» **Tus tareas**:
1 – En el fragmento sobre la conscientización, ¿cómo se llama el pastor alemán que saluda cada mañana?
2 – Sigue escribiendo el fragmento sobre la conscientización a partir de su última oración.

» **Fragmento elegido**:
Me gusta ser persona porque, aun sabiendo que las condiciones materiales, económicas, sociales y políticas, culturales e ideológicas en que nos encontramos generan casi siempre barreras de difícil superación para la realización de nuestra tarea histórica de cambiar el mundo, también sé que los obstáculos no se eternizan.
En los años sesenta, ya preocupado por esos obstáculos, apelé  a la conscientización no como una panacea, sino como un esfuerzo de conocimiento crítico de los obstáculos, valga la expresión, de sus razones de ser.  Contra toda la fuerza del discurso fatalista neoliberal, pragmático y reaccionario, insisto hoy, sin desvíos idealistas, en la necesidad de la conscientización.  Insisto en su actualización.  En verdad, como instrumento para la profundización de la prise de consciense del mundo, de los hechos, de los acontecimientos, la conscientización es una exigencia humana, es uno de los caminos para la puesta en práctica de la curiosidad epistemológica.  En lugar de extraña, la conscientización es natural al ser que, inacabado, se sabe inacabado.  Por eso la cuestión sustantiva no está en el inacabamiento puro ni en la inconclusión pura.  La inconclusión, repito, forma parte de la naturaleza del fenómeno vital.  Inconclusos somos nosotros, mujeres y hombres pero también inconclusas son las jaboticabeiras que, durante la cosecha, llenan mi jardín de aves canoras, inconclusas son esas aves como inconcluso es Eico, mi pastor alemán, que me “saluda” feliz al empezar la mañana.

» **Datos de entrada**:
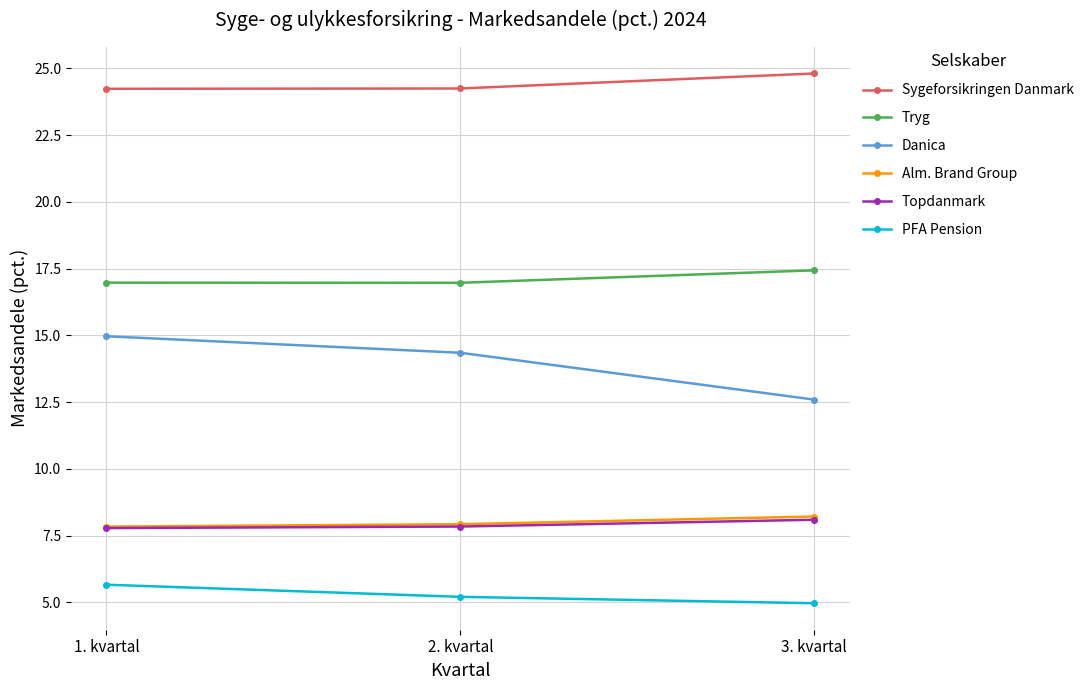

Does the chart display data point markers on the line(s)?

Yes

» **Soluciones**:
1 – Eico.

2 –
Entre nosotros, mujeres y hombres, a la inconclusión se la conoce como tal.  Es más, la inconclusión que se reconoce a sí misma implica necesariamente la inserción del sujeto inacabado en un permanente proceso social de búsqueda.  Histórico-socio-culturales, mujeres y hombres nos volvemos seres en quienes la curiosidad, desbordando los límites que le son peculiares en el dominio vital, se torna fundadora de la producción del conocimiento. Es  más, la curiosidad ya es conocimiento.  Como el lenguaje que anima la curiosidad y con ella se anima,  también es conocimiento y no sólo su expresión.
Una madrugada, hace algunos meses, estábamos Nita  y yo, cansados, en la sala de embarque de un aeropuerto del norte del país, esperando la partida para São Paulo en uno de esos vuelos madrugadores que la sabiduría popular llama “vuelo tecolote”'.  Cansados y realmente arrepentidos de no haber cambiado el esquema de vuelvo.  Una criatura de tierna edad, saltarina y alegre, nos puso, finalmente, de buen humor a pesar de la hora, tan inconveniente para nosotros.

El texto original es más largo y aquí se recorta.